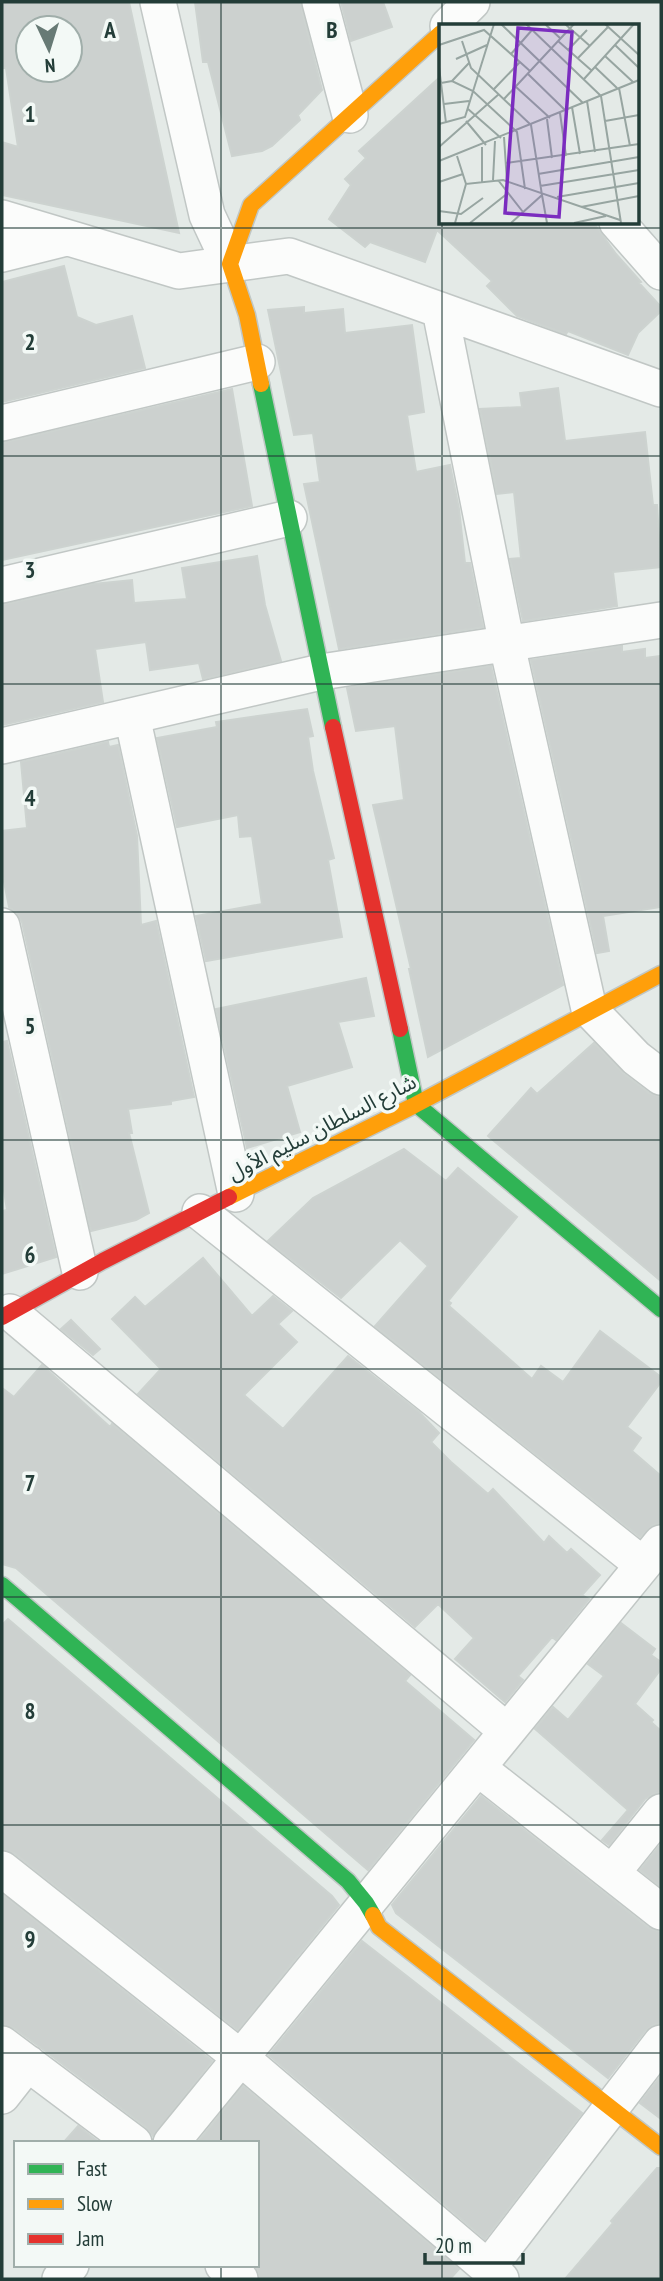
<svg xmlns="http://www.w3.org/2000/svg" width="663" height="2281" viewBox="0 0 663 2281" font-family="'PT Sans Narrow','Noto Sans Arabic',sans-serif">
<style>
.building{fill:#ccd1cf;stroke:#cdd3d0;stroke-width:2;fill-rule:evenodd}
.lines{fill:none;stroke-linecap:round;stroke-linejoin:round}
.street-casing{stroke:#c1c7c5;stroke-width:38}
.fast-casing{stroke:#c0c7c5;stroke-width:19}
.slow-casing{stroke:#c0c7c5;stroke-width:19}
.jam-casing{stroke:#c0c7c5;stroke-width:19}
.street{stroke:#fbfcfb;stroke-width:35}
.fast{stroke:#30b455;stroke-width:16}
.slow{stroke:#ff9f0a;stroke-width:16}
.jam{stroke:#e5322d;stroke-width:16}
.grid{fill:none;stroke:#233d38;stroke-width:2;stroke-opacity:0.55}
.labels{text-anchor:middle;dominant-baseline:central;stroke-width:7;stroke-linejoin:round;paint-order:stroke}
.street-label{font-size:21px;fill:#233d38;stroke:#f3f9f6}
.inset-road{fill:none;stroke:#97a5a1;stroke-width:2}
.view{fill:#7b2cbf;fill-opacity:0.15;stroke:#7b2cbf;stroke-width:3.5}
.inset-edge{fill:none;stroke:#233d38;stroke-width:3.5}
.grid-label{font-size:23px;text-anchor:middle;font-weight:bold;fill:#233d38;stroke:#f3f9f6;stroke-width:7;stroke-linejoin:round;paint-order:stroke}
</style>
<rect width="100%" height="100%" fill="#e4eae7"/>
<path class="building" d="M2,2H129L179,233L2,195V142L18,147L6,68H2ZM28,28H70V70H28Z
M195,2H300L322,90L298,115L300,120L272,146L262,151L232,156L208,62H203Z
M341,2H383L392,27L351,41Z
M441,76L440,222H593L616,254L641,282L639,283L661,307V311L638,333L628,355L568,331L566,334L517,316L487,286L492,281L437,230L425,262L370,242L365,247L329,219L351,185L345,179L366,158L359,151Z
M64,266L77,317L96,325L132,316L145,368L2,402V282Z
M304,307V313L343,309L345,333L412,325L424,412L407,415L416,472L450,465L459,509L465,563H470L483,627L339,649L304,484L320,482L313,433L294,435L268,310Z
M558,388L565,441L645,432L653,505H657L661,567L613,572L617,606L523,621L510,559L521,558L514,492L497,494L480,409L522,407L520,393Z
M232,389L252,506L2,560V443Z
M257,556L265,605L281,661L203,679L199,663L150,670L146,642L95,649L103,702L2,725V605L93,584L132,580L134,603L187,599L182,568Z
M622,646V652L645,649V658L661,656V907L603,916L609,951L597,953L531,660Z
M491,666L563,985L428,1057L409,969H411L373,805L404,800L395,726L356,731L347,688Z
M307,709L313,736L308,737L313,771L334,858L328,860L342,937L206,961L196,916L262,904L252,836L240,837L238,815L177,827L157,738L217,727L216,722Z
M108,742L109,747L118,745L137,836L141,925L156,921L194,1097L171,1101V1104L128,1109L132,1133H129L149,1213L136,1220L91,1231L22,922L17,913L9,907L2,872V831L27,828L21,762Z
M366,978L374,1016L338,1022L352,1067L287,1086L300,1132L247,1148L216,1009Z
M7,1041L56,1257L2,1274V1211L7,1210L2,1178V1042Z
M594,1043L624,1074L649,1093L661,1097V1281L488,1136L531,1088L537,1094Z
M404,1149L446,1181L458,1168L517,1217L448,1301L451,1303L449,1306L532,1379L541,1366L563,1382L600,1331L661,1377V1382L627,1427L641,1438L632,1451L661,1476V1523L653,1525L640,1537L375,1326L428,1266L400,1240L341,1298L268,1241L313,1198Z
M203,1258L252,1316L273,1296L292,1311L278,1324L297,1342L244,1395L283,1429L348,1356L419,1412L439,1433L431,1442L451,1462L488,1494L493,1489L544,1543L549,1536L567,1553L571,1549L600,1575L582,1595L589,1599L556,1640L552,1637L518,1676L523,1680L505,1702L455,1659L474,1638L438,1604L415,1627L138,1394L161,1369L112,1319L135,1297L145,1307Z
M71,1320L100,1349L93,1355L61,1329Z
M42,1365L110,1427L112,1424L410,1675L405,1681L474,1740L368,1870L16,1568L2,1564V1388L14,1397Z
M8,1619L332,1896L339,1905L238,2030L14,1853L2,1849V1625Z
M621,1623L655,1649L651,1655L661,1662V1669L635,1704L653,1720L651,1722L661,1731V1792L653,1794L645,1799L609,1845L602,1840L628,1810L535,1729L553,1707L568,1720L604,1676L588,1664Z
M481,1796L649,1928L661,1932V2023L653,2025L645,2031L608,2078L396,1913L392,1905Z
M661,1844V1887L640,1870Z
M2,1894L212,2061L153,2136L146,2127L40,2047L14,2028L2,2024Z
M362,1941L582,2113L485,2239L269,2055Z
M661,2076V2119L640,2103Z
M243,2086L459,2269L450,2279H260L257,2270V2143H197Z
M78,2126L100,2143H63Z
M657,2168H661V2279H565L613,2223L611,2221Z"/>
<g class="lines">
<defs>
<path id="street" d="M158,2L207,215L230,264
M320,2L350,115
M448,26L472,2
M2,218L179,271L289,256L661,389
M617,222L661,272
M2,254L66,238
M440,310L507,645L589,1009L636,1058L661,1077
M2,423L257,362
M2,585L289,518
M132,716L236,1194
M2,746L321,672L661,620
M2,926L80,1272
M200,1212L643,1565
M10,1312L507,1731
M478,1768L661,1912
M2,1869L241,2058L501,2279
M612,1873L661,1812
M2,2044L134,2143
M2,2096L28,2063
M171,2143L661,1543
M223,2265L240,2279
M488,2268L661,2043
M60,2279L71,2265"/>
<path id="fast" d="M261,384L333,727
M400,1029L416,1104L661,1309
M2,1585L348,1881L366,1903L373,1915"/>
<path id="slow" d="M261,384L247,315L230,264L251,205L441,33
M229,1197L413,1106L661,974
M373,1915L379,1927L661,2147"/>
<path id="jam" d="M333,727L400,1029
M2,1317L103,1261L229,1197"/>
</defs>
<use href="#street" class="street-casing"/>
<use href="#fast" class="fast-casing"/>
<use href="#slow" class="slow-casing"/>
<use href="#jam" class="jam-casing"/>
<use href="#street" class="street"/>
<use href="#fast" class="fast"/>
<use href="#slow" class="slow"/>
<use href="#jam" class="jam"/>
</g>
<path class="grid" d="M221,2V2143M442,2V26M442,222V2279M2,228H661M2,456H661M2,684H661M2,912H661M2,1140H661M2,1369H661M2,1597H661M2,1825H661M2,2053H661M221,2265V2279"/>
<g class="labels">
<g class="street-label">
<text transform="translate(322 1127) rotate(-27)">شارع السلطان سليم الأول</text>
</g>
</g>
<g transform="translate(439 24)">
<rect width="200" height="200" fill="#e4eae7"/>
<path class="inset-road" d="M62,0L144,79M87,0L162,72L182,199M106,0L122,15M126,0L151,22M166,0L200,31M23,17L32,44L92,101L103,171L72,199M119,17L152,46M0,21L45,6L91,47M176,21L200,44M129,26L148,6M72,30L93,6M166,32L194,58M139,34L169,3M17,35L48,21M0,43L7,99M156,43L178,64M89,50L127,87M145,55L195,0M13,57L30,39M2,59L13,57L34,67L78,108L86,165M77,63L111,94M180,64L191,122M55,65L81,38M65,75L135,0M148,77L156,128M5,80L30,77M133,83L141,130M29,85L62,114M121,89L127,132M108,95L113,134M27,97L47,121M166,97L200,91M0,100L26,93L55,0M65,113L68,158M0,123L60,70M43,123V158M18,132L27,160L64,156L181,196M0,137L200,56M67,139L200,120M99,150L200,133M54,156L56,117M59,156L84,188M0,158L24,150M101,162L200,146M103,171L108,199M118,173L200,159M142,183L200,172M0,187L22,190L44,174M16,199L27,160M31,199L69,169M135,199L167,192"/>
<path class="view" d="M79,4L133,8L120,193L66,189Z"/>
<rect width="200" height="200" class="inset-edge"/>
</g>
<g class="grid-label">
<text x="110" y="38">A</text>
<text x="332" y="38">B</text>
<text x="30" y="122">1</text>
<text x="30" y="350">2</text>
<text x="30" y="578">3</text>
<text x="30" y="806">4</text>
<text x="30" y="1034">5</text>
<text x="30" y="1263">6</text>
<text x="30" y="1491">7</text>
<text x="30" y="1719">8</text>
<text x="30" y="1947">9</text>
</g>
<rect width="663" height="2281" fill="none" stroke="#233d38" stroke-width="7"/>
<rect x="14" y="2141" width="245" height="126" fill="#f3f9f6" stroke="#a0aeaa" stroke-width="2"/>
<rect x="28" y="2164" width="35" height="10" fill="#30b455" stroke="#a0aeaa" stroke-width="2"/>
<text x="77" y="2176" font-size="21" fill="#233d38">Fast</text>
<rect x="28" y="2199" width="35" height="10" fill="#ff9f0a" stroke="#a0aeaa" stroke-width="2"/>
<text x="77" y="2211" font-size="21" fill="#233d38">Slow</text>
<rect x="28" y="2234" width="35" height="10" fill="#e5322d" stroke="#a0aeaa" stroke-width="2"/>
<text x="77" y="2246" font-size="21" fill="#233d38">Jam</text>
<g transform="translate(49 49) rotate(176)"><circle r="33" fill="#f3f9f6" stroke="#a0aeaa" stroke-width="2"/>
<path d="M0-5L12 26L0 18L-12 26Z" fill="#677a75"/>
<text y="-10" font-size="19" font-weight="bold" text-anchor="middle" fill="#233d38">N</text>
</g>
<path d="M425 2253v10h98v-10" fill="none" stroke="#233d38" stroke-width="3.5"/>
<text x="435" y="2253" font-size="21" fill="#233d38" stroke="#f3f9f6" stroke-width="5" paint-order="stroke">20 m</text>
</svg>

══════

Locate the word "transform" in the records above, and return each line that has it.

→ RESULT FOR THIS TASK:
<text transform="translate(322 1127) rotate(-27)">شارع السلطان سليم الأول</text>
<g transform="translate(439 24)">
<g transform="translate(49 49) rotate(176)"><circle r="33" fill="#f3f9f6" stroke="#a0aeaa" stroke-width="2"/>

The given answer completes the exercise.